"Marre des taxes! On s'en sort pas!" c'est le cri du coeur de Philippe Salmon, 49 ans, infirmier libéral et Wydiane Adahlali, 24 ans, maraîchère indépendante, tous deux fervents soutiens des "gilets jaunes" qui battront le pavé samedi en Gironde.
En Médoc, terre de contrastes entre châteaux viticoles et forte précarité, Philippe qui "ne manifeste jamais" portera le gilet de la colère samedi, "parce qu'il faut y être pour que le président comprenne que le peuple français en a ras-le-bol".
Il prédit une "très forte mobilisation" et pas seulement à Saint-Vivien-de-Médoc, son village. "Les réseaux sociaux annoncent des blocages de tracteurs, partout, sur la RN215, entre Bordeaux et Le Verdon", dit-il.
Ce père de six enfants confie que lui, gagne "plutôt bien" sa vie. "Mais je ne m'en sors plus, je ne sais pas comment font les gens qui gagnent le SMIC, je ne sais vraiment pas comment", lâche-t-il d'une voix étranglée par la colère et l'émotion.
Sept jours sur sept, il couvre "au moins six communes" et parcourt quotidiennement "150 à 200 km", au volant de sa jeep aussi jaune que le gilet qu'il endossera samedi.
Pour Philippe qui n'a jamais milité nulle part, "les taxes, c'est un sujet qui dépasse les clivages politiques". "Et je suis d'autant plus à l'aise pour dire ça, souligne-t-il, que je ne suis ni poujadiste ni FN" (Front National devenu Rassemblement National). En 2017, il a "voté Macron".
Il ose à peine calculer ce que pèsera "la surtaxe Macron" sur ses charges, "ça fait trop mal". À la louche, il compte "au moins 50 euros de plus par mois, multiplié par 12... plus les contraventions, plus les assurances, plus le loyer de la voiture".
Il n'y a qu'une équation qui vaille à ses yeux: "charges plus importantes, impôts plus importants = tout ce que je travaille en plus, repart en novembre et décembre, chez Monsieur Macron, à Bercy".
"Le président dit qu'il détaxe le travail, mais qu'est-ce qui se passe pour tous ceux qui ont besoin de la voiture pour le travail ?", s'exaspère-t-il.

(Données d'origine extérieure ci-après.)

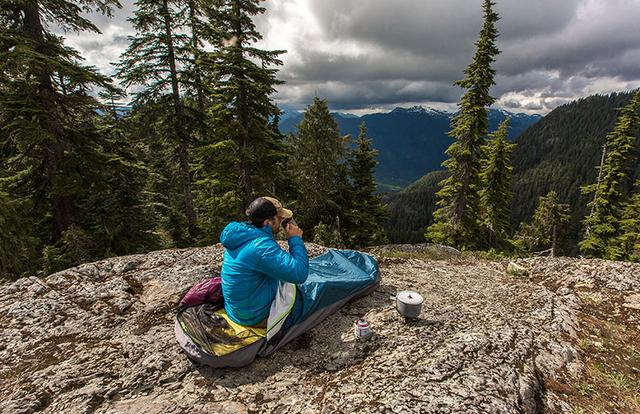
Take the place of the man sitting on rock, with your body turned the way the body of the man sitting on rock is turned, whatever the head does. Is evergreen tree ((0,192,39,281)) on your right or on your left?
on your left

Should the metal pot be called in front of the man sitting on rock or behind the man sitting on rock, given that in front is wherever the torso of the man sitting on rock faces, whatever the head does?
in front

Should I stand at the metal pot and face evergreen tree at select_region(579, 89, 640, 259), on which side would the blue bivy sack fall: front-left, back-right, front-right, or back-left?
back-left

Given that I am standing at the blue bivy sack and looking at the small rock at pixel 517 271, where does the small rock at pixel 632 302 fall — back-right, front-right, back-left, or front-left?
front-right

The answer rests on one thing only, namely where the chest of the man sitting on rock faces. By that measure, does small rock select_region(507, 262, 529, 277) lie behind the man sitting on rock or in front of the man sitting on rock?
in front

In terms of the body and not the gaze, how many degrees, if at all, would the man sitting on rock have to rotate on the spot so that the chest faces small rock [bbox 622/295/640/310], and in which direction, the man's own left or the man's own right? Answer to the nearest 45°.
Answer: approximately 45° to the man's own right

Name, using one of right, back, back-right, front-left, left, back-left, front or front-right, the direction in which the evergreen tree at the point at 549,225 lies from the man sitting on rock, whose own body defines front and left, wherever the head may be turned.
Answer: front

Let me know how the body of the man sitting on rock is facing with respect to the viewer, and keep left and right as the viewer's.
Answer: facing away from the viewer and to the right of the viewer

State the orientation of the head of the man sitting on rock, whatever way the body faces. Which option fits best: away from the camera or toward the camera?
away from the camera

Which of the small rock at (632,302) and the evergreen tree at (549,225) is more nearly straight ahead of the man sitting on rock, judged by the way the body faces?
the evergreen tree

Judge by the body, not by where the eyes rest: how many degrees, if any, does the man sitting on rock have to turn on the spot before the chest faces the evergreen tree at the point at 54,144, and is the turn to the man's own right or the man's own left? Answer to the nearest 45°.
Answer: approximately 90° to the man's own left

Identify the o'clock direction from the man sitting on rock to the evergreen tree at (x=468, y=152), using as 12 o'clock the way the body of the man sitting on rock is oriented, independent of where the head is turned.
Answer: The evergreen tree is roughly at 12 o'clock from the man sitting on rock.

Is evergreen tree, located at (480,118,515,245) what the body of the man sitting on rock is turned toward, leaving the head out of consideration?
yes
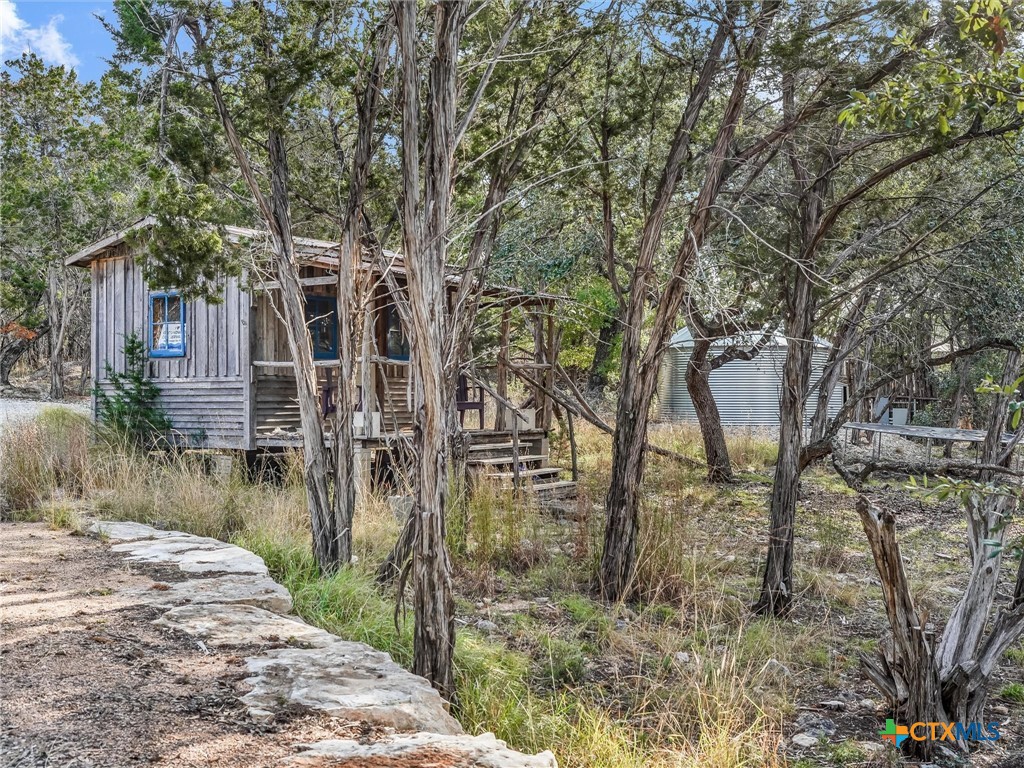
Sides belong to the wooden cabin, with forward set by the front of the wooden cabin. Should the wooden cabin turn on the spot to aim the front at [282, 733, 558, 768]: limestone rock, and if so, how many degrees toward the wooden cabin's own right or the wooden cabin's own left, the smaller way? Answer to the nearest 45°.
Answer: approximately 45° to the wooden cabin's own right

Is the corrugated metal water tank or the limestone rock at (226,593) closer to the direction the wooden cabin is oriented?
the limestone rock

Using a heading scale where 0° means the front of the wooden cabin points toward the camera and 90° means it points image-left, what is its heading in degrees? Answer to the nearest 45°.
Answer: approximately 315°

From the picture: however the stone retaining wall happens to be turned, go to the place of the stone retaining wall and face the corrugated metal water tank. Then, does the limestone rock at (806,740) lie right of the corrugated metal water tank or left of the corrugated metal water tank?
right

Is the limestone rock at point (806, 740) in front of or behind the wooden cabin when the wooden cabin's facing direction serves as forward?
in front

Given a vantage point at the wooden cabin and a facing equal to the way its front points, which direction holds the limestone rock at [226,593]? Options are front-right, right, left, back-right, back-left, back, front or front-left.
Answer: front-right

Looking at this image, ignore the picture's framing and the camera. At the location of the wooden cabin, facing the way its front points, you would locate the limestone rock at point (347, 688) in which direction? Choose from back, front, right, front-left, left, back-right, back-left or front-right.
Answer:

- "Monsieur le président, on s'en sort pas!" -
"Ras-le-bol" aussi au marché des Capucins, à Bordeaux. Samedi, Wydiane restera derrière son étal, mais "soutient à fond" les Gilets Jaunes. "Qui sème le vent récolte la tempête", lance-t-elle en direction du gouvernement. "Les gens en ont marre, tout le monde en a marre!"
"Monsieur le président veut favoriser l'entreprise et le travail, mais il nous surtaxe. On s'en sort pas!"
Au volant de sa camionnette, cette jeune travailleuse indépendante associée à son père fait l'aller-retour Coutras (nord de la Gironde), Bordeaux, soit 120 kilomètres, six jours sur sept. "En carburant, ça fait un équivalent de 20 euros par jour multiplié par six, ça se sent vite sur le portefeuille".
Une fois le calcul fait, la petite entreprise familiale "s'en tire à 200 euros par semaine, minimum. Avant l'augmentation des taxes, c'était 300 à 350 euros par mois! (...) Alors pour pouvoir rentabiliser tout ça, on est passé aux 65 heures par semaine, y a pas le choix".
"On entend à la télé qu'il faut favoriser l'emploi mais on ne fait rien pour aider les gens à travailler et à avoir envie de travailler. On est taxé de tous les côtés", dit-elle.
Les solutions pour économiser le gasoil? "Ça ne marche pas. On pourrait laisser un véhicule à Bordeaux, mais avec les stationnements payants partout, on ne peut pas se garer cinq minutes sans avoir un PV à 35 euros".
"Pour s'en sortir financièrement avec toutes les charges, pas de repos ! On travaille plus et plus, pour gagner de moins en moins", peste la petite maraîchère entre deux clients.